ES: Theodor Adorno uses the term I wrote above! He “saw all life as pressed into ready-made forms”—everything is a commodity even what we say and think, “To refuse this state of affairs is the exile’s mission.” ‘It is part of morality not to be at home in one’s home.’

TD: How great to have my own words, my moral outrage, and sense of purpose reflected back to me here.

ES: Adorno also notes that our only available home is in writing.

TD: I would expand on that: living authentically (i.e. openheartedly, i.e. vulnerably).

ES: “We take home and language for granted; they become nature, and their underlying assumptions recede into dogma and orthodoxy.”

TD: And family, and tradition (as in Nietzsche and Freud above)—i.e. taking these gifts for granted has devalued them from their sacredness… I think of the comedian Louis CK and his widely watched youtube video “Everything is amazing, nobody is happy” (http://www.youtube.com/watch?v=jETv3NURwLc) in which, for instance, he speaks about plane travel (amazing!!!) and the passenger who upon getting cut off from highspeed internet while flying (a technological advance that has only just come into being—I remember being totally thrilled in the early ‘90s using a friend’s mobile phone from a car and phoning another friend: “Hey, I’m calling you from a car!” I felt like James Bond.) yells, “This is bullshit!” The tyranny of convenience.

ES: “Exiles cross borders, break barriers of thought and experience.”

TD: Definitely a byproduct of my own exile.

ES: I must think on this, Hugo of St. Victor, a 12th C monk: “The tender soul has fixed his love on one spot in the world; the strong man has extended his love to all places; the perfect man has extinguished his.’

TD: This is similar to Buddhist philosophy of non-attachment, to be with it all, type of thing. I am in the “strong man” phase; I believe we need to love “all places” or we won’t have any place, i.e. we are physical, feeling beings and our loss of reverence for this miracle is our downfall.

ES: Hugo says strong or perfect only comes about by “working through attachments” not by rejecting them.

TD: I love it when the Christians and the Buddhists intersect; I detest the commonly disseminated oversimplified views of Christianity.

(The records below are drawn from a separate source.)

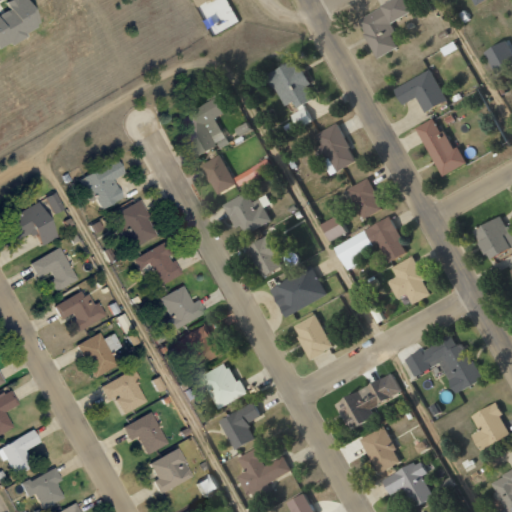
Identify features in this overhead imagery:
building: (204, 0)
building: (476, 1)
building: (200, 2)
road: (321, 5)
building: (13, 20)
building: (13, 20)
building: (383, 26)
building: (500, 56)
road: (476, 62)
road: (183, 67)
building: (290, 84)
building: (421, 91)
building: (301, 118)
building: (204, 126)
building: (440, 148)
building: (334, 149)
building: (254, 172)
building: (218, 174)
road: (407, 182)
building: (98, 184)
road: (470, 197)
building: (365, 198)
building: (50, 202)
building: (247, 213)
building: (131, 222)
building: (25, 224)
building: (333, 228)
building: (494, 237)
building: (371, 244)
building: (267, 253)
building: (154, 263)
road: (221, 267)
building: (49, 268)
building: (510, 271)
building: (409, 281)
building: (298, 290)
building: (177, 308)
building: (76, 310)
building: (313, 337)
building: (201, 345)
road: (383, 345)
building: (446, 363)
building: (0, 382)
building: (222, 385)
building: (120, 392)
building: (366, 401)
road: (61, 403)
building: (5, 407)
building: (240, 425)
building: (489, 427)
building: (142, 432)
building: (15, 450)
building: (380, 450)
road: (326, 454)
building: (166, 470)
building: (259, 472)
building: (410, 483)
building: (204, 486)
building: (39, 488)
building: (504, 490)
building: (299, 504)
road: (2, 507)
building: (67, 509)
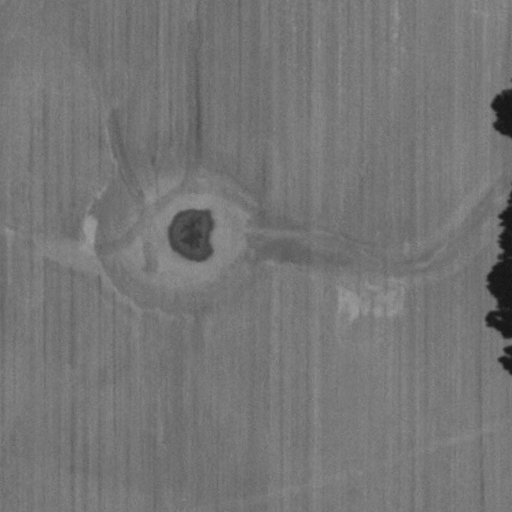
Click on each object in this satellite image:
crop: (256, 256)
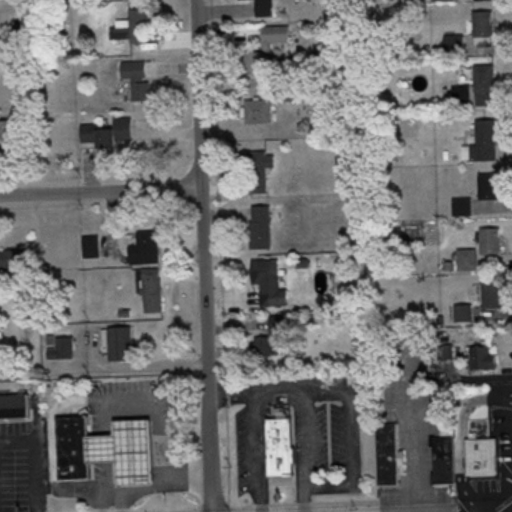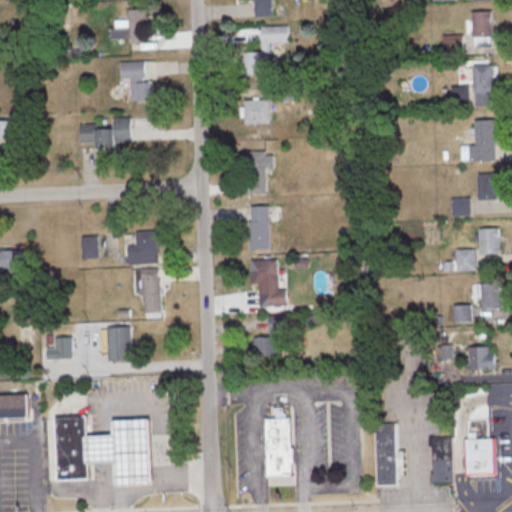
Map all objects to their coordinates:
building: (262, 7)
building: (130, 25)
building: (266, 50)
building: (136, 77)
building: (475, 86)
building: (257, 110)
building: (11, 125)
building: (107, 132)
building: (483, 140)
building: (258, 170)
building: (487, 185)
road: (100, 191)
building: (460, 205)
building: (260, 226)
building: (488, 239)
building: (90, 245)
building: (144, 247)
road: (203, 255)
building: (465, 258)
building: (12, 259)
building: (268, 283)
building: (151, 289)
building: (488, 293)
building: (271, 338)
building: (118, 342)
building: (60, 347)
building: (443, 351)
building: (480, 357)
road: (272, 388)
road: (229, 391)
road: (149, 401)
building: (13, 405)
road: (459, 436)
road: (348, 438)
building: (280, 439)
building: (279, 445)
building: (70, 446)
road: (101, 448)
building: (105, 449)
building: (123, 450)
building: (388, 453)
building: (479, 454)
building: (478, 456)
building: (442, 458)
road: (413, 459)
road: (29, 462)
road: (508, 462)
road: (145, 488)
road: (121, 501)
road: (101, 502)
road: (202, 505)
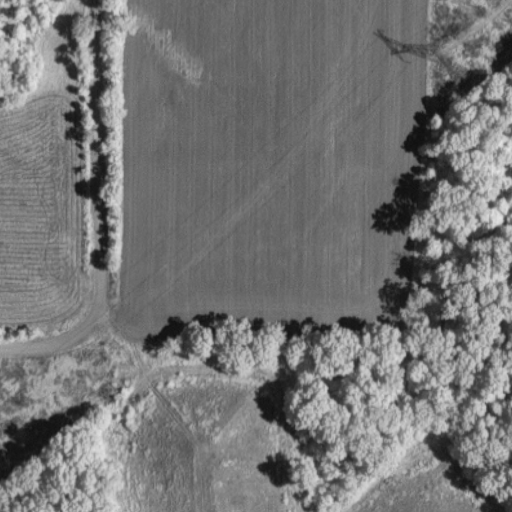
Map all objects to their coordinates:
power tower: (437, 53)
road: (97, 208)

ES: Said says that “loss is inherent” in the idea of home, “Regard experiences as if they were about to disappear.”

TD: To go beyond the idea of home and place; to acknowledge life and heart and physicality as a gift rather than a difficulty to be rejected and eased by “home” where loss is inherent; to live owning that loss = openheartedness and vulnerability; I feel that I am in the forefront of an energetic movement of people learning how to do this; my exile is my gift to “work through” my attachments.

ES: “Only someone who has achieved independence and detachment, someone whose homeland is ‘sweet’ but whose circumstances make it impossible to recapture that sweetness, can answer these questions. (Such a person would also find it impossible to derive satisfaction from substitutes furnished by illusion or dogma).” “’Seeing the entire world as a foreign land’ makes possible originality of vision.”

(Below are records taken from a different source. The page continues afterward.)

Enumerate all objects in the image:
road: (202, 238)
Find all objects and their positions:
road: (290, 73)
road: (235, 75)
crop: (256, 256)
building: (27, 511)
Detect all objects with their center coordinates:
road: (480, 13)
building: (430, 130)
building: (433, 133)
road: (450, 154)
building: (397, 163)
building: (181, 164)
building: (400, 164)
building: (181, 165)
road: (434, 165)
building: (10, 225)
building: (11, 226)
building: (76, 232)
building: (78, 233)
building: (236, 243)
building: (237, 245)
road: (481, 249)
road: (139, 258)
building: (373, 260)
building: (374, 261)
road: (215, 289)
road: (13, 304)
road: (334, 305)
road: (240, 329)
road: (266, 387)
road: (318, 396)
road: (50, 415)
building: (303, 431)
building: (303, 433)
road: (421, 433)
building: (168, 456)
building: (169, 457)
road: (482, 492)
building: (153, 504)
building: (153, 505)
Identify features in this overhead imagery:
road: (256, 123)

TD: In a way, I am that person. Except that I still have such a yearning and hope for that sweetness. I find it interesting that he uses that word. I believe our refugee culture is addicted to sugar for this exact reason--desperate need for that sweetness of home. Home is myself. It’s not sweet yet; I’m not there yet. But I get it.

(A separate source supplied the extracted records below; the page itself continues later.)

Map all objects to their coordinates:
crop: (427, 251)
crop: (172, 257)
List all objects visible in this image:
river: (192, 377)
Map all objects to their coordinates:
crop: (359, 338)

ES: Last two sentences: “Exile is life left outside habitual order. It is nomadic, decentered, contrapuntal; but no sooner does one get accustomed to it than its unsettling force erupts anew.”

TD: Sounds like my life. But who are these people who live orderly lives? How do they manage it? In my understanding, they do it by keeping things tight, controlled, understandable. It’s for survival, I get that. I would do it if I could but some karmic decision on my part led to an ability to be open to the energy of the world. After reading this piece and thinking on it, I get that this paradigm of exile is part of the energy that is shifting from static (the word state is in there) and nationalist to global and dynamic/flowing/generative. But what an uncomfortable and difficult and dramatic shift. I am and have been living it in my body and being. I wish I were more: “It’s all good.” But I struggle.